■ **PASSAGE TO READ**
* * * *
£2.7million boost for BSL users in Wales
There has been a very positive development this week in Wales. The Welsh Assembly has pledged £2.7million to increase the number of BSL/English Interpreters in Wales.
This is the press release:
Up to £2.7m is being made available for a scheme to increase the number of British Sign Language interpreters in Wales, which is a huge step in giving those who use the language better access to services across the country, Equalities Minister Jane Hutt announced today [Monday, 6 February].
This is the first scheme of this size in the UK and will benefit the 3,000 people in Wales who use British Sign Language (BSL) as their first or preferred language.
Professional interpreters allow Deaf sign language users quicker and better access to services such as the NHS, the police and local authorities. Having to read, write or lipread a second spoken language, such as Welsh or English, in which they may have limited literacy, often leaves sign language users with poor access to information.
Making the announcement at Legal and General, Cardiff, who employ BSL users, Jane Hutt said: “Today’s announcement is a major step forward in promoting social inclusion. The problems people can face if there aren’t interpreters available cannot be underestimated. There are recorded cases where sign language users have faced severe difficulties in reporting crimes; and have had to communicate with health staff in inappropriate and undignified situations.
“Often a sign language user has to wait up to eight weeks to secure an interpreter to see their GP, or discuss their child’s education with a teacher or question a neighbour’s planning application. This cannot be right.
* * * *
■ **TASK INSTRUCTIONS**
(a) List the services that the passage on BSL interpreters in Wales names as ones professional interpreters help Deaf sign language users reach.
(b) Carry on the passage about BSL interpreters in Wales from the point at which it ends.

[Collected data]
* * * *
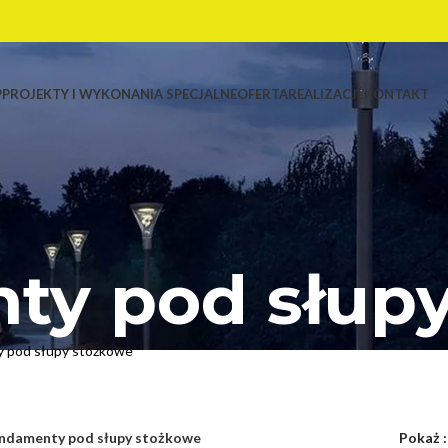
P
PROJEKTY I WYKONANIA SPECJALNE
OFERTA
REALIZACJE
KONTAKT
ty pod słupy
 pod słupy stożkowe
ndamenty pod słupy stożkowe
Pokaż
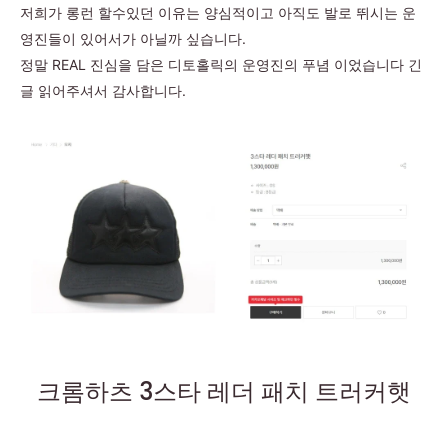
저희가 롱런 할수있던 이유는 양심적이고 아직도 발로 뛰시는 운
영진들이 있어서가 아닐까 싶습니다.
정말 REAL 진심을 담은 디토홀릭의 운영진의 푸념 이었습니다 긴
글 읽어주셔서 감사합니다.
크롬하츠 3스타 레더 패치 트러커햇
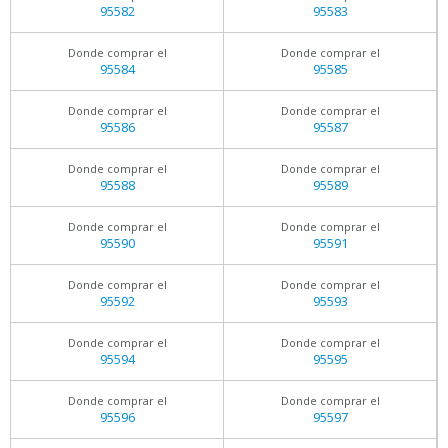
95582
95583
Donde comprar el
Donde comprar el
95584
95585
Donde comprar el
Donde comprar el
95586
95587
Donde comprar el
Donde comprar el
95588
95589
Donde comprar el
Donde comprar el
95590
95591
Donde comprar el
Donde comprar el
95592
95593
Donde comprar el
Donde comprar el
95594
95595
Donde comprar el
Donde comprar el
95596
95597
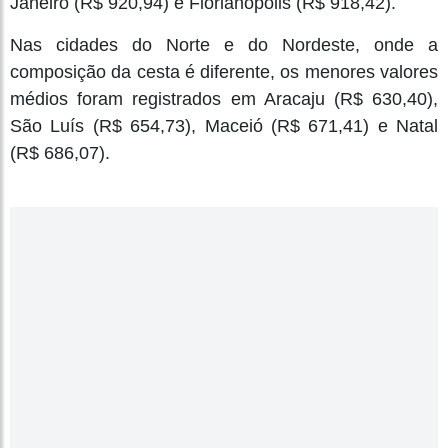
Janeiro (R$ 920,94) e Florianópolis (R$ 918,42).
Nas cidades do Norte e do Nordeste, onde a
composição da cesta é diferente, os menores valores
médios foram registrados em Aracaju (R$ 630,40),
São Luís (R$ 654,73), Maceió (R$ 671,41) e Natal
(R$ 686,07).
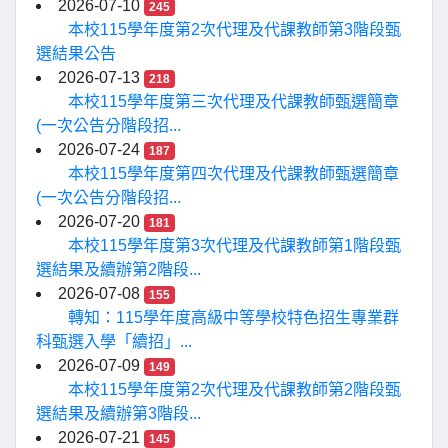
2026-07-10
245
本校115學年度第2次代理及代課教師第3階段甄
選結果公告
2026-07-13
218
本校115學年度第三次代理及代課教師甄選簡章
(一次公告分階段招...
2026-07-24
187
本校115學年度第四次代理及代課教師甄選簡章
(一次公告分階段招...
2026-07-20
181
本校115學年度第3次代理及代課教師第1階段甄
選結果及續辦第2階段...
2026-07-08
155
轉知：115學年度高級中等學校特色招生專業群
科甄選入學「續招」...
2026-07-09
149
本校115學年度第2次代理及代課教師第2階段甄
選結果及續辦第3階段...
2026-07-21
145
* * * *
■ **ANSWERS BELOW**
(a)
- the NHS
- the police
- local authorities

(b)
“That’s why we want to invest to increase the number of interpreters and are funding the scheme, BSL Futures. The funding will provide 36 posts for Apprentice Interpreters to train and get their qualifications. It will support a further nine trainee interpreters with grants to access courses. This is the first scheme of its size in the UK.
“Social inclusion and accessible services for sign language users are enormously important equality issues. This initiative will make a real difference. It’s an example of just one of the innovative ways in which the Assembly Government is tackling social inequality in Wales.”
BSL Futures is funded by £1.6m from the European Union’s Objective One programme and £1.1m match funding from the Welsh Assembly Government. The partnership led by RNID Cymru, Deaf Association Wales and the Association of Sign Language Interpreters is already in the process of recruiting its first 10 apprentice interpreters.
The scheme will provide each apprentice interpreter with a bursary and an individually tailored, fully-supported training programme that will result in their registration as a freelance professional interpreter.
It will also:
- Train more BSL tutors to teach the language at the highest levels;
- Support colleges across Wales to develop their BSL course provision;
- Develop a postgraduate course in BSL/Spoken Language interpreting;
- Support public service providers in Wales to develop the capacity to
deliver services in BSL.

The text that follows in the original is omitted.